● To-do item: Can you rewrite the listing below with "Galatasaray" replaced by "Fenerbahçe" everywhere it appears, changing nothing else and leaving out the pictures?

-----

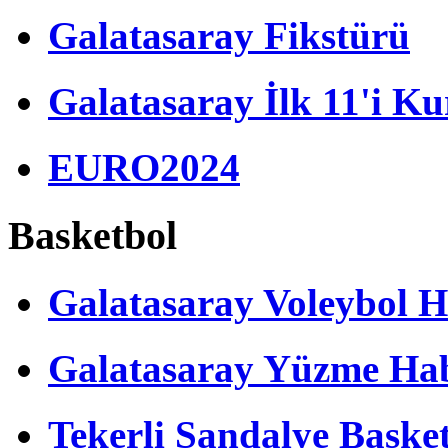
Galatasaray Fikstürü
Galatasaray İlk 11'i Ku
EURO2024
Basketbol
Galatasaray Voleybol H
Galatasaray Yüzme Hab
Tekerli Sandalye Baske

-----

● Final answer:
Fenerbahçe Fikstürü
Fenerbahçe İlk 11'i Ku
EURO2024
Basketbol
Fenerbahçe Voleybol H
Fenerbahçe Yüzme Hab
Tekerli Sandalye Baske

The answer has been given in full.